- Work required -
Pick out every line in the items below that contains the string "rubberen", matching its case exactly.

[Saved data entries]
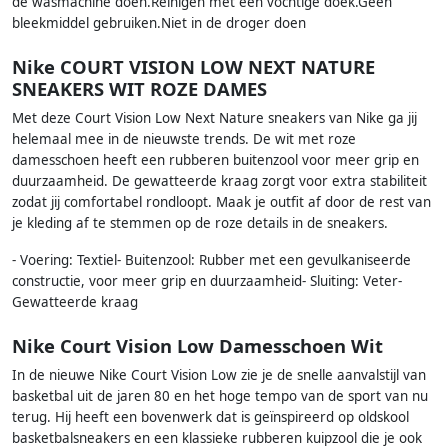
de wasmachine doen.Reinigen met een vochtige doek.Geen
bleekmiddel gebruiken.Niet in de droger doen
Nike COURT VISION LOW NEXT NATURE
SNEAKERS WIT ROZE DAMES
Met deze Court Vision Low Next Nature sneakers van Nike ga jij
helemaal mee in de nieuwste trends. De wit met roze
damesschoen heeft een rubberen buitenzool voor meer grip en
duurzaamheid. De gewatteerde kraag zorgt voor extra stabiliteit
zodat jij comfortabel rondloopt. Maak je outfit af door de rest van
je kleding af te stemmen op de roze details in de sneakers.
- Voering: Textiel- Buitenzool: Rubber met een gevulkaniseerde
constructie, voor meer grip en duurzaamheid- Sluiting: Veter-
Gewatteerde kraag
Nike Court Vision Low Damesschoen Wit
In de nieuwe Nike Court Vision Low zie je de snelle aanvalstijl van
basketbal uit de jaren 80 en het hoge tempo van de sport van nu
terug. Hij heeft een bovenwerk dat is geïnspireerd op oldskool
basketbalsneakers en een klassieke rubberen kuipzool die je ook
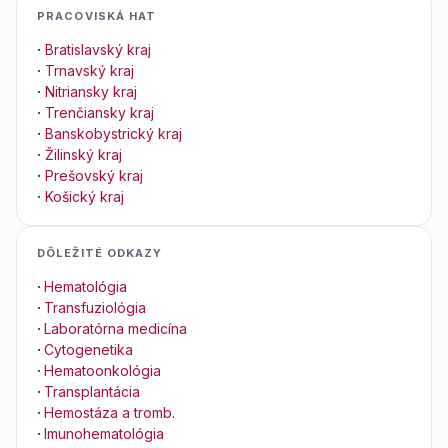
PRACOVISKÁ HAT
·
Bratislavský kraj
·
Trnavský kraj
·
Nitriansky kraj
·
Trenčiansky kraj
·
Banskobystrický kraj
·
Žilinský kraj
·
Prešovský kraj
·
Košický kraj
DÔLEŽITÉ ODKAZY
·
Hematológia
·
Transfuziológia
·
Laboratórna medicína
·
Cytogenetika
·
Hematoonkológia
·
Transplantácia
·
Hemostáza a tromb.
·
Imunohematológia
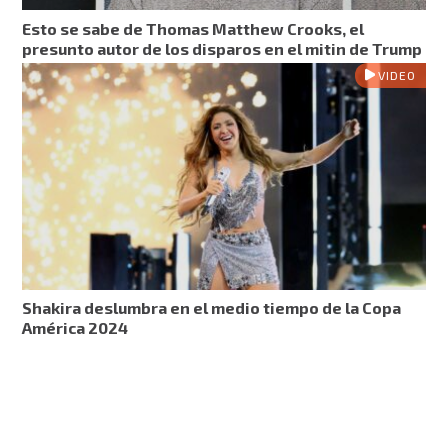
Esto se sabe de Thomas Matthew Crooks, el
presunto autor de los disparos en el mitin de Trump
VIDEO
Shakira deslumbra en el medio tiempo de la Copa
América 2024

- Result for this exercise -
damesschoen heeft een rubberen buitenzool voor meer grip en
basketbalsneakers en een klassieke rubberen kuipzool die je ook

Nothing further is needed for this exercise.